Fuel efficiency standards are the most obvious way to reform a transportation sector that accounts for about 29 percent of the country's greenhouse gas emissions. The Obama Administration was certainly thinking this when last May it mandated all new cars in America by model year 2016 must get at least 35.5 miles to the gallon.

But what if instead of changing the cars — or, better yet, in addition to that — we changed the way we use them? What if we treated the problem not as an engineering challenge, but a behavioral one?

This controversial idea drew a packed ballroom at the annual meeting of the National Academy of Sciences' Transportation Research Board. Thousands of international transportation geeks huddled this week for hundreds of sessions in a series of Washington hotels largely to mull how we ought to get around in a low-carbon economy.

How do we pay for infrastructure improvements if better fuel economy leads to fewer gas taxes? How do we rebuild roads with greener materials or move drivers off those roads onto even greener public transit? And what do we do when the American Dream that took so many people into the suburbs now bogs them there in congestion?

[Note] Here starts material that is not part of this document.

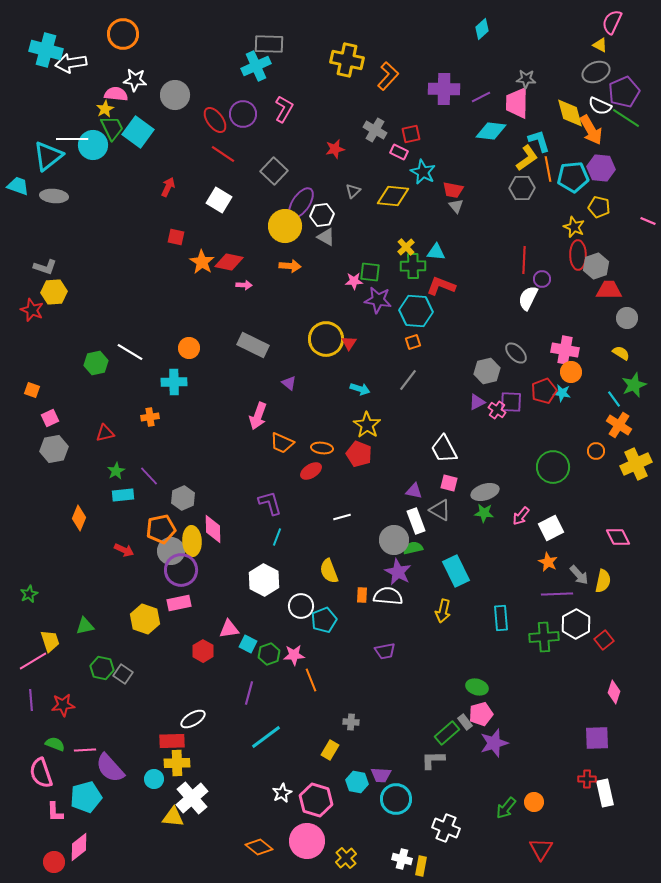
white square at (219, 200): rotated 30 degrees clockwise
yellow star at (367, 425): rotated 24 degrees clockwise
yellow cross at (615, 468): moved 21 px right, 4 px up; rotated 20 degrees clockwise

One phrase that rouses the professionals who think about these problems is "vehicle miles traveled." Some officials have suggested we could improve emissions not just by increasing fuel efficiency, but also by decreasing the miles people drive (and, say, having them live more densely). While we're at it setting targets, we could make VMT reduction one as well. But with its sheen of coercion — telling people how much they can drive, where they can go, and which trips are frivolous — VMT reduction has a lot of detractors.

Researchers also aren't sure the strategy will yield significant emissions cuts.

Todd Alexander Litman, a VMT proponent with the Victoria Transport Policy Institute, concedes this last point. But, he says, if we look beyond emissions reduction targets, getting drivers to decrease their VMT would have a host of additional benefits making the exercise worthwhile: We'd also improve safety, public health and land-use options, and reduce traffic congestion, fatalities and costs.

Litman looks at our mobility the way an economist considers goods. We get diminishing marginal benefits from driving; some trips we take are essential, while others are not (where the dividing line exists is hard to say). But while the benefits of driving tail off, the cost we pay for fuel doesn't. That means most of us aren't being efficient drivers in an economic sense.

He suggests that in a market that optimizes social welfare, we'd each be driving about 3,000-5,000 miles a year.

Instead, he says the current market is full of distortions — we don't actually have to pay anything for the congestion we create, or the wear on roads we use, or even often the parking we take for granted (consider these costs to be externalities in the same way a coal plant doesn't have to pay for the pollution it causes). Litman suggests we correct these distortions by, for example, making your state vehicle registration fee dependent on the number of miles you drive, or by charging you more to use certain roads during rush hour.

Critics counter that when people drive less, it hurts the economy, a calculation Litman disputes.

"There's kind of a European model here that cars only belong to the elites, and that somehow we just don't know our place ... that we're supposed to take some kind of a vow of abstinence here," said Alan Pisarski, a transportation consultant who played Litman's foil at the conference.

He also questioned the impacts of a VMT reduction policy on low-income workers, who researchers tell us often have to travel longer distances than higher-income people to get to work.

"How come when black people got to where they could own cars," Pisarski asked, "it suddenly became a bad thing to own cars?"

Or to live on a big lot in the suburbs?

Litman insists behavior change doesn't mean forcing people to forgo something valuable. Many people today don't share the old aspiration of a full four-car garage in the suburbs because gas prices and congestion have made that life unlivable. Pricing the auto market until VMT drops (and more of us live in walkable, denser mixed-use neighborhoods) might, on the other hand, give many people just want they want: less time in the car.